Babies and children are whizzes at learning a second language, but that ability begins to fade as early as their first birthdays.
Researchers at the University of Washington's Institute for Learning & Brain Sciences are investigating the brain mechanisms that contribute to infants' prowess at learning languages, with the hope that the findings could boost bilingualism in adults, too.
In a new study, the researchers report that the brains of babies raised in bilingual households show a longer period of being flexible to different languages, especially if they hear a lot of language at home. The researchers also show that the relative amount of each language -- English and Spanish -- babies were exposed to affected their vocabulary as toddlers.
The study, published online Aug. 17 in Journal of Phonetics, is the first to measure brain activity throughout infancy and relate it to language exposure and speaking ability.
"The bilingual brain is fascinating because it reflects humans' abilities for flexible thinking -- bilingual babies learn that objects and events in the world have two names, and flexibly switch between these labels, giving the brain lots of good exercise," said Patricia Kuhl, co-author of the study and co-director of the UW's Institute for Learning & Brain Sciences.
Kuhl's previous studies show that between 8 and 10 months of age, monolingual babies become increasingly able to distinguish speech sounds of their native language, while at the same time their ability to distinguish sounds from a foreign language declines. For instance, between 8 and 10 months of age babies exposed to English become better at detecting the difference between "r" and "l" sounds, which are prevalent in the English language. This is the same age when Japanese babies, who are not exposed to as many "r" and "l" sounds, decline in their ability to detect them.
"The infant brain tunes itself to the sounds of the language during this sensitive period in development, and we're trying to figure out exactly how that happens," said Kuhl, who's also a UW professor of speech and hearing sciences. "But almost nothing is known about how bilingual babies do this for two languages. Knowing how experience sculpts the brain will tell us something that goes way beyond language development."
In the current study, babies from monolingual (English or Spanish) and bilingual (English and Spanish) households wore caps fitted with electrodes to measure brain activity with an electroencephalogram, or EEG, a device that records the flow of energy in the brain. Babies heard background speech sounds in one language, and then a contrasting sound in the other language occurred occasionally.
For example, a sound that is used in both Spanish and English served as the background sound and then a Spanish "da" and an English "ta" each randomly occurred 10 percent of the time as contrasting sounds. If the brain can detect the contrasting sound, there is a signature pattern called the mismatch response that can be detected with the EEG.
Monolingual babies at 6-9 months of age showed the mismatch response for both the Spanish and English contrasting sounds, indicating that they noticed the change in both languages. But at 10-12 months of age, monolingual babies only responded to the English contrasting sound.
Bilingual babies showed a different pattern. At 6-9 months, bilinguals did not show the mismatch response, but at 10-12 months they showed the mismatch for both sounds.
This suggests that the bilingual brain remains flexible to languages for a longer period of time, possibly because bilingual infants are exposed to a greater variety of speech sounds at home.

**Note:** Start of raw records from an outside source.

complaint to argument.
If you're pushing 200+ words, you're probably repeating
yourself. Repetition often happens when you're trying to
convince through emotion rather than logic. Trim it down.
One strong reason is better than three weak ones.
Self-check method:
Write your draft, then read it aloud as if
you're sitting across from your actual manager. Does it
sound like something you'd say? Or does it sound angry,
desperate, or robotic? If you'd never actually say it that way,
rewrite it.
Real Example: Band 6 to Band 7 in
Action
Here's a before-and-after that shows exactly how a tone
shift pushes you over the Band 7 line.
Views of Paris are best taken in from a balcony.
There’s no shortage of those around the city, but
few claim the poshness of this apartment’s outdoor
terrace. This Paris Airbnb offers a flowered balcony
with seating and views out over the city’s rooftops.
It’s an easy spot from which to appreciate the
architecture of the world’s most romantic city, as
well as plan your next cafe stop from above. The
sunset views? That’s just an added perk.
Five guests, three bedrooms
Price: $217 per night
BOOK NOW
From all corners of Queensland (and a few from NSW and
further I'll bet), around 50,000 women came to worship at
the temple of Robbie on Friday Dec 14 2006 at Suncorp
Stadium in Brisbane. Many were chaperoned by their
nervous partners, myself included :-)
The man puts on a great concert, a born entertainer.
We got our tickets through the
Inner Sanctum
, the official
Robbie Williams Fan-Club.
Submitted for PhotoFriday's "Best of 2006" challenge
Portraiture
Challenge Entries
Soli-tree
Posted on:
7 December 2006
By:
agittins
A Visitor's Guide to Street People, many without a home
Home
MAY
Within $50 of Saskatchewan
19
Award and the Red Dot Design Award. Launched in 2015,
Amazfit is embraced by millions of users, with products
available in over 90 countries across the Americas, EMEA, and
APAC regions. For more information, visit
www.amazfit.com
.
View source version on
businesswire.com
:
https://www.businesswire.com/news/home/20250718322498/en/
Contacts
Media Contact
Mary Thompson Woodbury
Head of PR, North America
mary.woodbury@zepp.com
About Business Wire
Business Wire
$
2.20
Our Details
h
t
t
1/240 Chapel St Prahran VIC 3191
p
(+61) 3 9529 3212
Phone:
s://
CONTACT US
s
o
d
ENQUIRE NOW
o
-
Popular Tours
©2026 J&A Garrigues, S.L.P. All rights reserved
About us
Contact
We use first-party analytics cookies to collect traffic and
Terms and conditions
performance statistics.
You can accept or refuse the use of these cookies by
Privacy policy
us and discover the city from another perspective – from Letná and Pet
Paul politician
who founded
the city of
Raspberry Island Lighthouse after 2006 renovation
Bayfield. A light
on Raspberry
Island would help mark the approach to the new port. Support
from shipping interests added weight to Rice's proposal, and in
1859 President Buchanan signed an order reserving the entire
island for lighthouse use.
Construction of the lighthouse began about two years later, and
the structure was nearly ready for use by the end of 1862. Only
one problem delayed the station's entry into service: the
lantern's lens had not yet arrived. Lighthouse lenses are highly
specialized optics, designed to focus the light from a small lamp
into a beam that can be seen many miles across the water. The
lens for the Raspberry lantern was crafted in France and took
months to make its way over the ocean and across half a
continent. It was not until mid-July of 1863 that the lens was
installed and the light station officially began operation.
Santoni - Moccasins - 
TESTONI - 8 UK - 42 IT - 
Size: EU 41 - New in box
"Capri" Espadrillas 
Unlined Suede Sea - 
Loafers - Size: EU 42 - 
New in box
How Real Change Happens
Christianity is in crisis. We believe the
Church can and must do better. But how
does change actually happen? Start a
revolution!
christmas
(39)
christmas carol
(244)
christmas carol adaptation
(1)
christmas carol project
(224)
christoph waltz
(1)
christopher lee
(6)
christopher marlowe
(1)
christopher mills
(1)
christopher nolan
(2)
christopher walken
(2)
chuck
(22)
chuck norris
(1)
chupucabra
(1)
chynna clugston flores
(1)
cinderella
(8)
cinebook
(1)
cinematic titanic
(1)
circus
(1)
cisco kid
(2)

This difference in development suggests that the bilingual babies "may have a different timetable for neurally committing to a language" compared with monolingual babies, said Adrian Garcia-Sierra, lead author and a postdoctoral researcher at UW's Institute for Learning & Brain Sciences.
"When the brain is exposed to two languages rather than only one, the most adaptive response is to stay open longer before showing the perceptual narrowing that monolingual infants typically show at the end of the first year of life," Garcia-Sierra said.
To see if those brain responses at 10-12 months related to later speaking skills, the researchers followed up with the parents when the babies were about 15 months old to see how many Spanish and English words the children knew. They found that early brain responses to language could predict infants' word learning ability. That is, the size of the bilingual children's vocabulary was associated with the strength of their brain responses in discriminating languages at 10-12 months of age.
Early exposure to language also made a difference: Bilingual babies exposed to more English at home, including from their parents, other relatives and family friends, subsequently produced more words in English. The pattern held true for Spanish.
The researchers say the best way for children to learn a second language is through social interactions and daily exposure to the language.
"Learning a second language is like learning a sport," said Garcia-Sierra, who is raising his two young children as bilingual. "The more you play the better you get."
Co-authors are Maritza Rivera-Gaxiola, formerly a UW research scientist; Cherie Percaccio, a postdoctoral researcher and Lindsay Klarman, a research technician at the UW Institute for Learning & Brain Sciences; Barbara Conboy, a speech-language pathologist at the University of Redlands; and Harriett Romo, director, and Sophia Ortiz, assistant director, of the Child & Adolescent Policy Research Center at the University of Texas at San Antonio.
The National Science Foundation Science of Learning Program grant to the UW's LIFE Center, a multi-institutional program, funded the study.